THE FIRSTBORN ALWAYS GETS TO BE THE GUINEA PIG!
Since he recently turned 40, I’ve been reminiscing about his birth and childhood and perusing old photo albums. There we were, in Nashville, Tennessee, and Jesse was just tall enough to reach the “You Must Be This Tall To Ride this Horrible Awful Scary Roller Coaster,” otherwise known as the “Rock n Roller Coaster” in Opryland, USA. As a GREAT mother, I knew it was time for him to take his first big-people ride, and this would be it.

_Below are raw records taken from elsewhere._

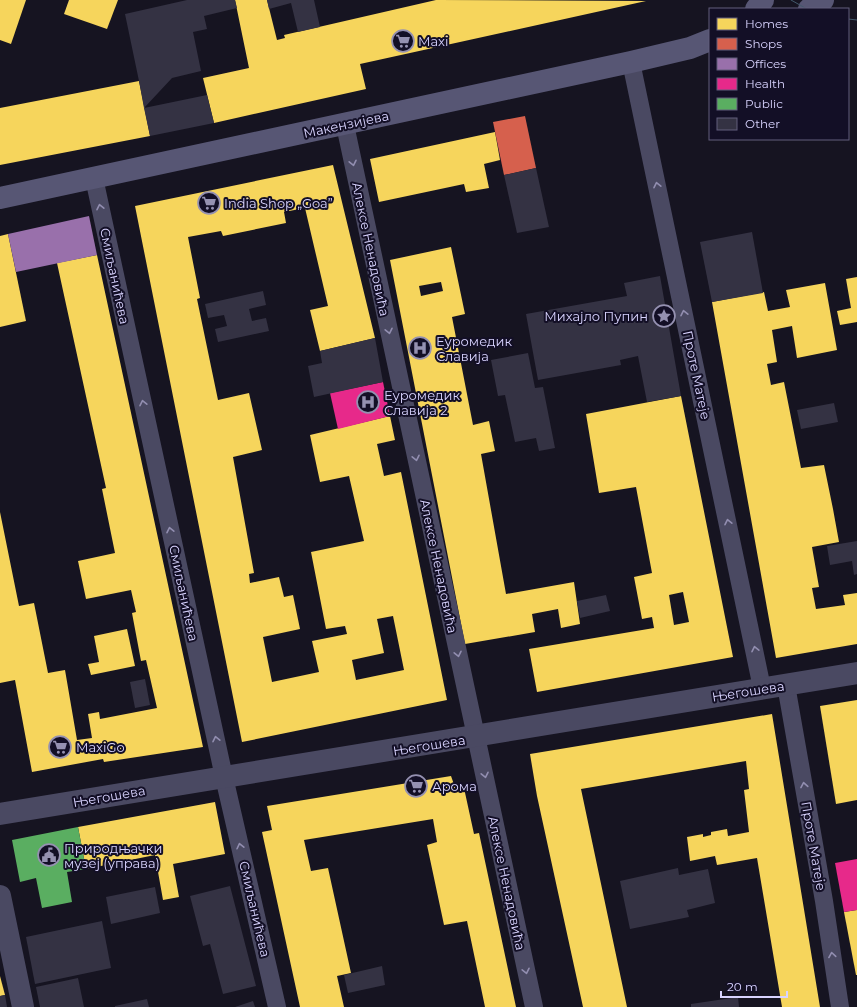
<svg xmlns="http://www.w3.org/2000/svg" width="857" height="1007" viewBox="0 0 857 1007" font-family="Montserrat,sans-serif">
<rect width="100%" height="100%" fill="#161421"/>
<!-- homes -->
<g fill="#f6d55c" fill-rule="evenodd">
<polygon points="0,0 26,0 11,44 0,40"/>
<polygon points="69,0 118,0 107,29 64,14"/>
<polygon points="235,0 267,0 277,40 285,38 284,35 436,0 646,1 360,64 366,89 214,123 203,78 249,68"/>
<polygon points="139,81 150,136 0,165 0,108"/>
<polygon points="495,132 500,160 484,164 489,188 466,192 464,184 379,202 370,159"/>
<path d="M333,165L375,338L320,351L310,310L328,306L305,208L284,212L286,223L223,236L221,231L188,237L200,298L197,299L218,400L249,393L262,450L233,457L254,573L249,574L250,583L279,577L284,597L293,595L300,629L263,637L272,682L319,672L312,641L347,634L345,626L326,629L311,552L364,541L349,476L320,482L310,435L390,416L395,440L377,444L384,476L401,472L447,700L242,742L135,206ZM393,616L404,670L356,680L352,660L384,653L377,619Z"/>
<polygon points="8,234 26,321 0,327 0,236"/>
<path d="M451,247L465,314L452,317L473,425L489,421L495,451L481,454L506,594L574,582L580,624L561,628L558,609L532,614L535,632L465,644L390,260ZM441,282L443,291L421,296L419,286Z"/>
<polygon points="97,255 203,747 104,762 103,759 32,772 15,680 0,683 0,512 19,606 34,603 48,673 65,670 77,740 92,738 88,714 99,712 100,719 157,708 146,660 141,661 132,613 136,612 131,590 86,599 78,561 115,553 102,489 106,488 57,263"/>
<polygon points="857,277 857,322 840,325 837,311 851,308 846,279"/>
<polygon points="825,283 837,350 797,358 792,326 772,330 777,362 767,364 771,385 784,382 801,468 824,465 833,509 839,542 812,547 819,587 812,588 816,609 845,605 843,595 857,593 857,644 776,658 712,302 764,292 768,311 790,307 786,290"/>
<path d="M681,396L733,657L537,692L529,649L654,628L652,617L642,619L634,577L652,573L636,487L599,493L586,414ZM683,592L689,622L674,625L669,595Z"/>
<polygon points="127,629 135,666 91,675 88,664 99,662 94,636"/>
<polygon points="857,700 857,800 836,804 820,706"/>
<polygon points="772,714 820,1007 782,1007 757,858 717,865 715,856 690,861 687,837 703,834 703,837 711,835 711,832 727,829 728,836 749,832 744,790 749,789 746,761 581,789 627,1007 583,1007 537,796 530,754"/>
<polygon points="451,776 456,790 464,788 474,834 479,833 516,1007 485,1007 467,921 444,925 427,845 437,842 433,819 304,840 311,871 328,868 351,973 337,976 344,1007 300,1007 262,832 272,830 267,806"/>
<polygon points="215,802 225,854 173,864 179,897 163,900 155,855 86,869 78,827"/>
<polygon points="857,910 857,975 856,975 844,912"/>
<polygon points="0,976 5,995 0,996"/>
</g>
<!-- shops -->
<polygon fill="#d6604d" points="525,116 536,168 504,175 493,122"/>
<!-- offices -->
<polygon fill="#9970ab" points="89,216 97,255 16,272 8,234"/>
<!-- health -->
<g fill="#e7298a">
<polygon points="383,382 390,416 338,429 330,393"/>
<polygon points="857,859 857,910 844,912 835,863"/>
</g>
<!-- public -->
<polygon fill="#5aae61" points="78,827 86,869 67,872 72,902 42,908 36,878 20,882 12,840"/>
<!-- building -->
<g fill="#343243">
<polygon points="187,0 235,0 237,8 204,16 207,29 193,32 201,71 172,78 144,108 207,95 214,123 150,136 144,108 139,81 125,14"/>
<polygon points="267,0 314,0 320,27 298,32 291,3 269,9"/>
<polygon points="536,168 549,227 517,233 504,175"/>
<polygon points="752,232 763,293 712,302 700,242"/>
<polygon points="660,276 681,396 647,402 638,356 620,360 621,365 538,380 526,314 627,296 624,283"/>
<polygon points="263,291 266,305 249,309 252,321 266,318 269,331 218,342 215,329 227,326 224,315 208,318 205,304"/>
<polygon points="375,338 383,382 314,397 308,366 322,363 320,351"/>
<polygon points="528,353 535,388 543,387 555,448 539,451 536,438 515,442 505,395 498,396 491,360"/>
<polygon points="834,403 838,422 801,429 797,410"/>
<polygon points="857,541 857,574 854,575 852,561 830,565 827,546"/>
<polygon points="606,595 610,611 580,618 577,601"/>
<polygon points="145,679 150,705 135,708 130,682"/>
<polygon points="678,868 679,875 708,869 715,903 687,910 689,917 630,929 620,881"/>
<polygon points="230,886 256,986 223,994 210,944 203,946 190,896"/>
<polygon points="155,887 160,913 111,924 106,897"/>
<polygon points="102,921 111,968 35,984 26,937"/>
<polygon points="382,966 385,985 348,993 344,975"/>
<polygon points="78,978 84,1007 40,1007 36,987"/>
<polygon points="5,995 7,1007 0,1007 0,996"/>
<polygon points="738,997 739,1007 691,1007 691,1004"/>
<polygon points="147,999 149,1007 115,1007 115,1006"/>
<polygon points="253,1001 255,1007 235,1007"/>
</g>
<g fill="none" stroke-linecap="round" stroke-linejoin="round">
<!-- minor -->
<g stroke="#4a4962" stroke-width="18">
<polyline points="631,62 762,688"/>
<polyline points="345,125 534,1007"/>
<polyline points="94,178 224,777 277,1007"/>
<polyline points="786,685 824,901 840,1007"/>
</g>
<!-- tertiary -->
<g stroke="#4a4962" stroke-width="22">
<polyline points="0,814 857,673"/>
<polyline points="0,896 23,1007"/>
</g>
<!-- secondary -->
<g stroke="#575674" stroke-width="22">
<polyline points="756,9 763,0"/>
<polyline points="809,9 823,0"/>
<polyline points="0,198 631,62 690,48 710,40"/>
</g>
<!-- tram -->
<g stroke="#43596b" stroke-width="1">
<polyline points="791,0 807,9"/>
<polyline points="848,19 857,20"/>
</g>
</g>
<!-- one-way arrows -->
<defs><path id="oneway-chevron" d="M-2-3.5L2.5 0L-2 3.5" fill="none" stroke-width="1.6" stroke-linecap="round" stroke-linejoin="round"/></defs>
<g stroke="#928eb0">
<use href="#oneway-chevron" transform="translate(353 163) rotate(78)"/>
<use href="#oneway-chevron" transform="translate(657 185) rotate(-102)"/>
<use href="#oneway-chevron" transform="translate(100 207) rotate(-102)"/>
<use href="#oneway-chevron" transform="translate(684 313) rotate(-102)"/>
<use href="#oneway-chevron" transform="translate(389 331) rotate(78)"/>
<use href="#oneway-chevron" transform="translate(143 403) rotate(-102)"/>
<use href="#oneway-chevron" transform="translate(416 458) rotate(78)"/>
<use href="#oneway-chevron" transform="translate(728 522) rotate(-102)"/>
<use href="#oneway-chevron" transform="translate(170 530) rotate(-102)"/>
<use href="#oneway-chevron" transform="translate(755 649) rotate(-102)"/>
<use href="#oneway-chevron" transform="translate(458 654) rotate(78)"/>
<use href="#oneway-chevron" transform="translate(216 739) rotate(-102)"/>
<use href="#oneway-chevron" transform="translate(485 775) rotate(78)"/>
<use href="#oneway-chevron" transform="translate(804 785) rotate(-100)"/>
<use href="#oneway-chevron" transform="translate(240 846) rotate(-103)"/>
<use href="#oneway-chevron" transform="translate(832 955) rotate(-99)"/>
<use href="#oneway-chevron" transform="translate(526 971) rotate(78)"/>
</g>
<!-- icons -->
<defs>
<g id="supermarket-ring" transform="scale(1.15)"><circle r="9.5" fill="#130f26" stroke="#9591b1" stroke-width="1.5"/><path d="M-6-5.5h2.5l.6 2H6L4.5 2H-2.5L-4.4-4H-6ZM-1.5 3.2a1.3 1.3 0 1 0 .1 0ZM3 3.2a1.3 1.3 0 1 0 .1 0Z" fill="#9591b1"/></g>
<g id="sight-ring" transform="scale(1.15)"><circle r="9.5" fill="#130f26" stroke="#9591b1" stroke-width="1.5"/><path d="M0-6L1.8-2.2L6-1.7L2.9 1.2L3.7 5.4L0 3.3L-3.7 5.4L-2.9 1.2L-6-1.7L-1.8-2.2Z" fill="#9591b1"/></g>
<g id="hospital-ring" transform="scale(1.15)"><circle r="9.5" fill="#130f26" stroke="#9591b1" stroke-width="1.5"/><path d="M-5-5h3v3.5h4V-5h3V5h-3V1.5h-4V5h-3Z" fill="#9591b1"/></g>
<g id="civic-ring" transform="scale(1.15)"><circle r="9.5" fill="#130f26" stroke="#9591b1" stroke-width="1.5"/><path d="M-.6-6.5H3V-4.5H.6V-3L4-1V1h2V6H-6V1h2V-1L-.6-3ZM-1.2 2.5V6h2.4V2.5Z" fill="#9591b1"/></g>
</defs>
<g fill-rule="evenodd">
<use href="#supermarket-ring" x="403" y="41"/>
<use href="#supermarket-ring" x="209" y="203"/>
<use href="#sight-ring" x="664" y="316"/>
<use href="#hospital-ring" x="420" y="348"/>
<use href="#hospital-ring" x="368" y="402"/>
<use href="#supermarket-ring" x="60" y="747"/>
<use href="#supermarket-ring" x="416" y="786"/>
<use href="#civic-ring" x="49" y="855"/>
</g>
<g text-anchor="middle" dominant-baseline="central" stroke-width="4" stroke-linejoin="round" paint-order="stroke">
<!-- poi labels -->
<g font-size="13" fill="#d9d4ff" stroke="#130f26" text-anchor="start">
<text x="418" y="41">Maxi</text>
<text x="224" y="203">India Shop „Goa”</text>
<text x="648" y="316" text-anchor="end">Михајло Пупин</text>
<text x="436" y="341">Еуромедик<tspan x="436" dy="15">Славија</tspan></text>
<text x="384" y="395">Еуромедик<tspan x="384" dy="15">Славија 2</tspan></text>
<text x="76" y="747">MaxiGo</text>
<text x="432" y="786">Арома</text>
<text x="64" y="848">Природњачки<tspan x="64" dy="15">музеј (управа)</tspan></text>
</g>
<!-- street labels -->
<g font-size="13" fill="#d9d4ff" stroke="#130f26">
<text transform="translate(346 124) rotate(-12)">Макензијева</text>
<text transform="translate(371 249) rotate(78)">Алексе Ненадовића</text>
<text transform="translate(115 276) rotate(78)">Смиљанићева</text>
<text transform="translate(697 375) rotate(78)">Проте Матеје</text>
<text transform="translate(439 566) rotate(78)">Алексе Ненадовића</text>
<text transform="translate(184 593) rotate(78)">Смиљанићева</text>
<text transform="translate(748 691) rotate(-9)">Његошева</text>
<text transform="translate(429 745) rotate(-9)">Његошева</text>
<text transform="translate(109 796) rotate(-10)">Његошева</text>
<text transform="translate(814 846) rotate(80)">Проте Матеје</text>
<text transform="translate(507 883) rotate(78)">Алексе Ненадовића</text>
<text transform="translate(255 909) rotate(77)">Смиљанићева</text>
</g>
</g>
<!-- legend -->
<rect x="709" y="8" width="140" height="132" fill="#130f26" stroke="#625e7d"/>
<rect x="717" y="18" width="20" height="12" fill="#f6d55c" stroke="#625e7d"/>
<text x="745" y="28" font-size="12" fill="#d9d4ff">Homes</text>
<rect x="717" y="38" width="20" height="12" fill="#d6604d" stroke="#625e7d"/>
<text x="745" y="48" font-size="12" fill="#d9d4ff">Shops</text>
<rect x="717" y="58" width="20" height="12" fill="#9970ab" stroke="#625e7d"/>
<text x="745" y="68" font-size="12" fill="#d9d4ff">Offices</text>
<rect x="717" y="78" width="20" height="12" fill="#e7298a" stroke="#625e7d"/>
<text x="745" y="88" font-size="12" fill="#d9d4ff">Health</text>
<rect x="717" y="98" width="20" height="12" fill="#5aae61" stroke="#625e7d"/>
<text x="745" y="108" font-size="12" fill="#d9d4ff">Public</text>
<rect x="717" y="118" width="20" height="12" fill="#343243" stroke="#625e7d"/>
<text x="745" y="128" font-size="12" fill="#d9d4ff">Other</text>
<!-- scale -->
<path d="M721 991v6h66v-6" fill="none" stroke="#d9d4ff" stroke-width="2"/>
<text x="727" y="991" font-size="12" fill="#d9d4ff" stroke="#130f26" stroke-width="3" paint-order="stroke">20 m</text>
</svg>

Sure, Jesse was tall enough to ride the rollercoaster, but just barely. I’d ridden it a few times, the Rock n Roller Coaster, and it was smooth, tame compared to most adult-sized coasters. I wasn’t scared! But he was. Well, it was time to remedy that. The kid had to grow up sometime, and that summer seemed like a good place to start.
He stood closely beside me in the queue on the hot concrete that day, and it looked like he was taking the fetal position stance. (If it appears he didn’t trust me, it’s probably because he didn’t. I don’t know why.)
It went something like this: “I don’t want you to ride it, I just want you to wait in line with me, okay?
“I don’t want to ride it,” Jesse said.
“What did I just say? You don’t have to ride it, just stand here in line with me and keep me company.”
“So . . . I don’t have to ride it?”
“That’s right. Only if you want to, and I think you might want to.”
“But, what if I don’t want to? I DON’T want to!”
“Okay, then you won’t have to. Just wait in line with me, that’s all. I promise.”
“What did I just say?
This went on throughout the entire line-waiting process, and the closer we got to the top of the wooden steps up to the platform, the more I thought I’d probably throw up. What kind of a mother does this to her tiny, baby boy? He was 8, or 9, I don’t recall. I decided we’d reach the top and take the coward exit back down the steps. No problem. Then, I’d never try anything like this again. Finally, it was our turn and as the train approached I said with one, last ditch effort, “Okay here it is. Do you want to ride it?”
“Um . . . okay.”
What had he just said? “Okay?” We slid into our car; I buckled him in and lowered the bar. I told him if he’d close his eyes and yell, “Jeronimo” at the top of the first hill, and all the way down, it would make the rest of it a piece of cake. He looked at me as though I’d lost my mind. “That’s the way your grandmother always did it. Trust me. It works!” But, how could he trust me after this?
We breezed through the trees in graceful circles, round and round. When we came to a stop. I watched him to see what would happen next.
“Can we do that again?”
“Sure, we can. Let’s queue up!”
And that, folks, is how you teach your son how to have fun, even when he thinks he can’t!